I have the following basic question regarding continuous functions.
Is the following statement correct?
Fix nonempty toplogical spaces $A, B, C, D$ with $A \times C$ and $B \times D$ endowed with the product topology. Also, fix functions
\begin{align*} h & : A \times C \to B \times D ,\\ f &: A \to B ,\\ g &: C \to D , \end{align*}
with $h := (f, g)$. Thus, if $h$ and $f$ are continuous, then $g$ is continuous.
I know that if $f$ and $g$ are continuous, then $h$ is continuous, while if $h$ is continuous it is not necessarily the case that both $f$ and $g$ are continuous. What about this 'intermediate' case?
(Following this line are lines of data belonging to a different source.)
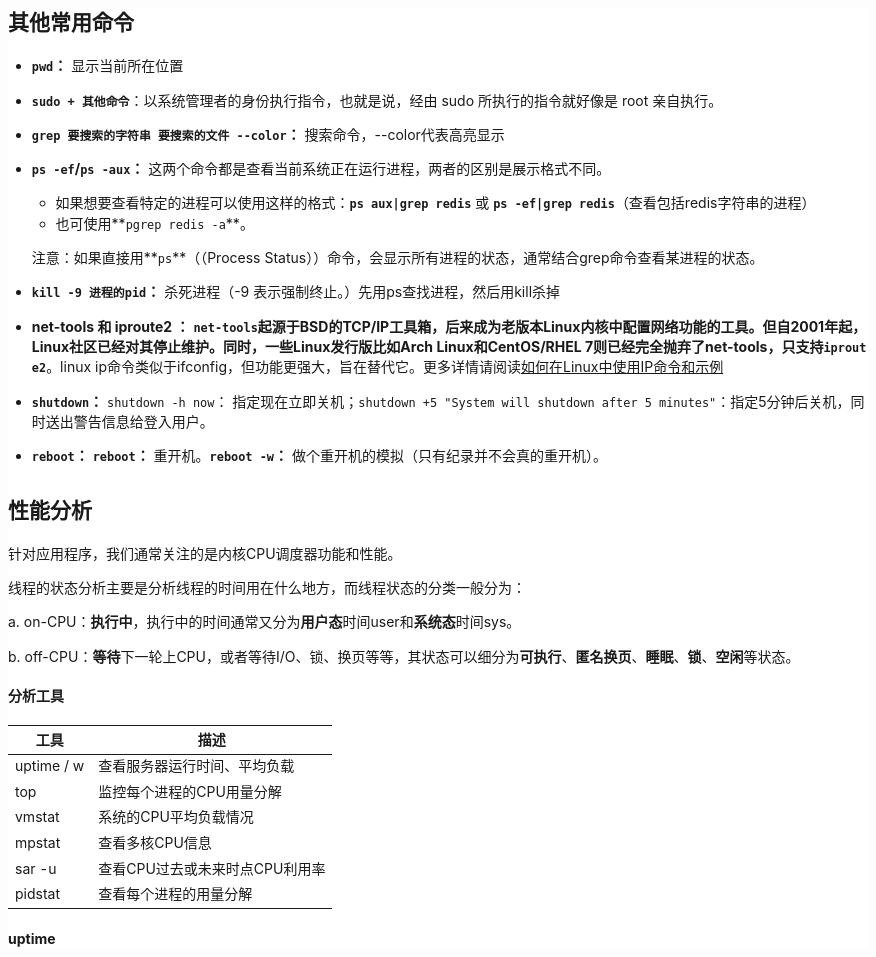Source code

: 

## 其他常用命令

- **`pwd`：** 显示当前所在位置

- **`sudo + 其他命令`**：以系统管理者的身份执行指令，也就是说，经由 sudo 所执行的指令就好像是 root 亲自执行。

- **`grep 要搜索的字符串 要搜索的文件 --color`：** 搜索命令，--color代表高亮显示

- **`ps -ef`/`ps -aux`：** 这两个命令都是查看当前系统正在运行进程，两者的区别是展示格式不同。

  - 如果想要查看特定的进程可以使用这样的格式：**`ps aux|grep redis`** 或 **`ps -ef|grep redis`**（查看包括redis字符串的进程）
  - 也可使用**`pgrep redis -a`**。

  注意：如果直接用**`ps`**（（Process Status））命令，会显示所有进程的状态，通常结合grep命令查看某进程的状态。

- **`kill -9 进程的pid`：** 杀死进程（-9 表示强制终止。）先用ps查找进程，然后用kill杀掉

- **net-tools 和 iproute2 ：** **`net-tools`**起源于BSD的TCP/IP工具箱，后来成为老版本Linux内核中配置网络功能的工具。但自2001年起，Linux社区已经对其停止维护。同时，一些Linux发行版比如Arch Linux和CentOS/RHEL 7则已经完全抛弃了net-tools，只支持**`iproute2`**。linux ip命令类似于ifconfig，但功能更强大，旨在替代它。更多详情请阅读[如何在Linux中使用IP命令和示例](https://linoxide.com/linux-command/use-ip-command-linux)

- **`shutdown`：** `shutdown -h now`： 指定现在立即关机；`shutdown +5 "System will shutdown after 5 minutes"`：指定5分钟后关机，同时送出警告信息给登入用户。

- **`reboot`：** **`reboot`：** 重开机。**`reboot -w`：** 做个重开机的模拟（只有纪录并不会真的重开机）。



## 性能分析

针对应用程序，我们通常关注的是内核CPU调度器功能和性能。

线程的状态分析主要是分析线程的时间用在什么地方，而线程状态的分类一般分为：

a. on-CPU：**执行中**，执行中的时间通常又分为**用户态**时间user和**系统态**时间sys。

b. off-CPU：**等待**下一轮上CPU，或者等待I/O、锁、换页等等，其状态可以细分为**可执行**、**匿名换页**、**睡眠**、**锁**、**空闲**等状态。

#### **分析工具**

| 工具       | 描述                           |
| ---------- | ------------------------------ |
| uptime / w | 查看服务器运行时间、平均负载   |
| top        | 监控每个进程的CPU用量分解      |
| vmstat     | 系统的CPU平均负载情况          |
| mpstat     | 查看多核CPU信息                |
| sar -u     | 查看CPU过去或未来时点CPU利用率 |
| pidstat    | 查看每个进程的用量分解         |

#### uptime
Thanks a lot in advance for any feedback.
The function $h$ is continuous if and only if $f,g$ are.
For one direction, assume $f,g$ are continuous and pick a net $(x_\alpha,y_\alpha)_\alpha$ in $A\times C$ converging to $(x,y)$. Then $\lim_\alpha x_\alpha=x$ in $A$ and $\lim_\alpha f(x_\alpha)=f(x)$ by continuity of $f$. Similarly, $\lim_\alpha g(y_\alpha)=y$. So $\lim_\alpha h((x_\alpha, y_\alpha))=(x,y)$, and $h$ is continuous.
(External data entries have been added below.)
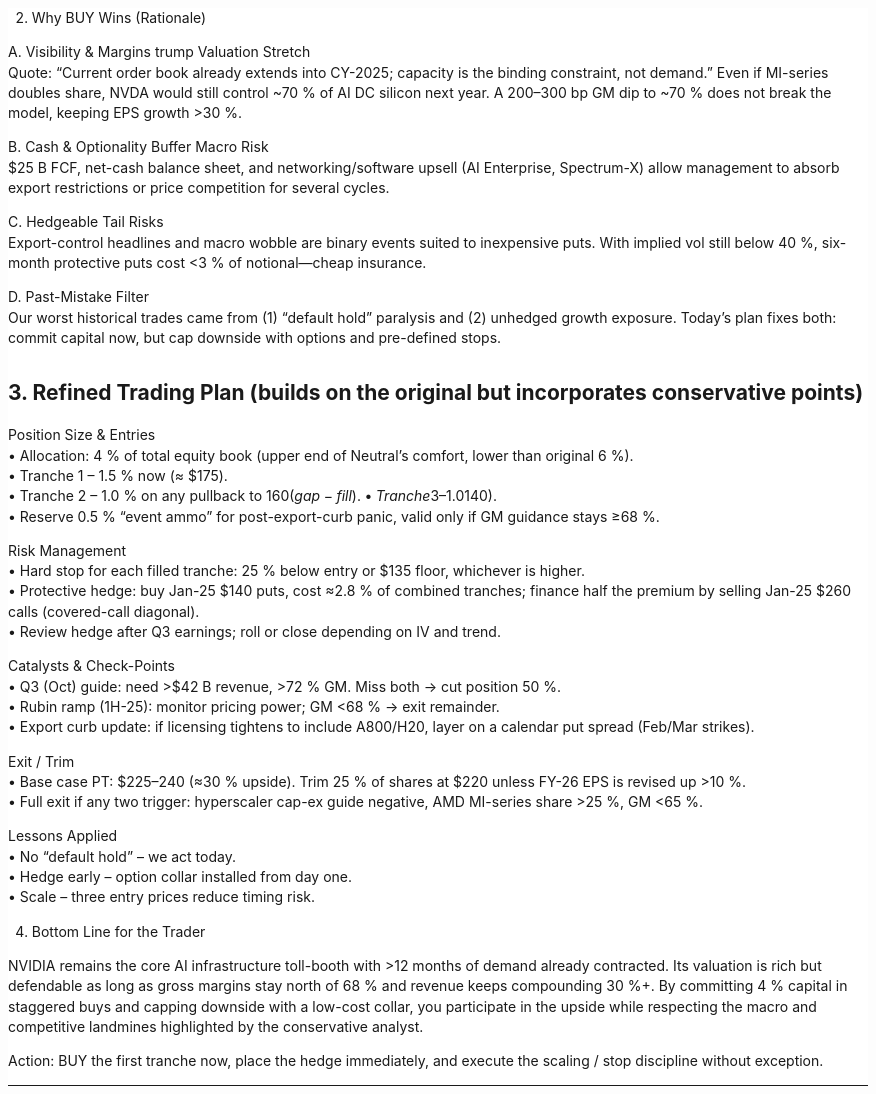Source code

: 2.  Why BUY Wins (Rationale)

A. Visibility & Margins trump Valuation Stretch  
Quote: “Current order book already extends into CY-2025; capacity is the binding constraint, not demand.”  Even if MI-series doubles share, NVDA would still control ~70 % of AI DC silicon next year.  A 200–300 bp GM dip to ~70 % does not break the model, keeping EPS growth >30 %.

B. Cash & Optionality Buffer Macro Risk  
$25 B FCF, net-cash balance sheet, and networking/software upsell (AI Enterprise, Spectrum-X) allow management to absorb export restrictions or price competition for several cycles.

C. Hedgeable Tail Risks  
Export-control headlines and macro wobble are binary events suited to inexpensive puts.  With implied vol still below 40 %, six-month protective puts cost <3 % of notional—cheap insurance.

D. Past-Mistake Filter  
Our worst historical trades came from (1) “default hold” paralysis and (2) unhedged growth exposure.  Today’s plan fixes both: commit capital now, but cap downside with options and pre-defined stops.

## 3.  Refined Trading Plan (builds on the original but incorporates conservative points)

Position Size & Entries  
• Allocation: 4 % of total equity book (upper end of Neutral’s comfort, lower than original 6 %).  
• Tranche 1 – 1.5 % now (≈ $175).  
• Tranche 2 – 1.0 % on any pullback to $160 (gap-fill).  
• Tranche 3 – 1.0 % if price tags the 200-day MA (~$140).  
• Reserve 0.5 % “event ammo” for post-export-curb panic, valid only if GM guidance stays ≥68 %.

Risk Management  
• Hard stop for each filled tranche: 25 % below entry or $135 floor, whichever is higher.  
• Protective hedge: buy Jan-25 $140 puts, cost ≈2.8 % of combined tranches; finance half the premium by selling Jan-25 $260 calls (covered-call diagonal).  
• Review hedge after Q3 earnings; roll or close depending on IV and trend.

Catalysts & Check-Points  
• Q3 (Oct) guide: need >$42 B revenue, >72 % GM. Miss both → cut position 50 %.  
• Rubin ramp (1H-25): monitor pricing power; GM <68 % → exit remainder.  
• Export curb update: if licensing tightens to include A800/H20, layer on a calendar put spread (Feb/Mar strikes).

Exit / Trim  
• Base case PT: $225–240 (≈30 % upside). Trim 25 % of shares at $220 unless FY-26 EPS is revised up >10 %.  
• Full exit if any two trigger: hyperscaler cap-ex guide negative, AMD MI-series share >25 %, GM <65 %.

Lessons Applied  
• No “default hold” – we act today.  
• Hedge early – option collar installed from day one.  
• Scale – three entry prices reduce timing risk.

4.  Bottom Line for the Trader

NVIDIA remains the core AI infrastructure toll-booth with >12 months of demand already contracted.  Its valuation is rich but defendable as long as gross margins stay north of 68 % and revenue keeps compounding 30 %+.  By committing 4 % capital in staggered buys and capping downside with a low-cost collar, you participate in the upside while respecting the macro and competitive landmines highlighted by the conservative analyst.

Action: BUY the first tranche now, place the hedge immediately, and execute the scaling / stop discipline without exception.

---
For the other direction, assume $h$ is continuous. Fix any $y\in C$ (here is where the non-emptiness of $C$ becomes necessary). Define $a:A\to A\times C$ by $a(x)=(x,y)$. Define $b:B\times D\to B$ by $b(u,v)=u$. Then $a,b$ are continuous and $f=b\circ h\circ a$. Thus $f$ is also continuous, since it is the composition of continuous functions. By symmetry, so is $g$.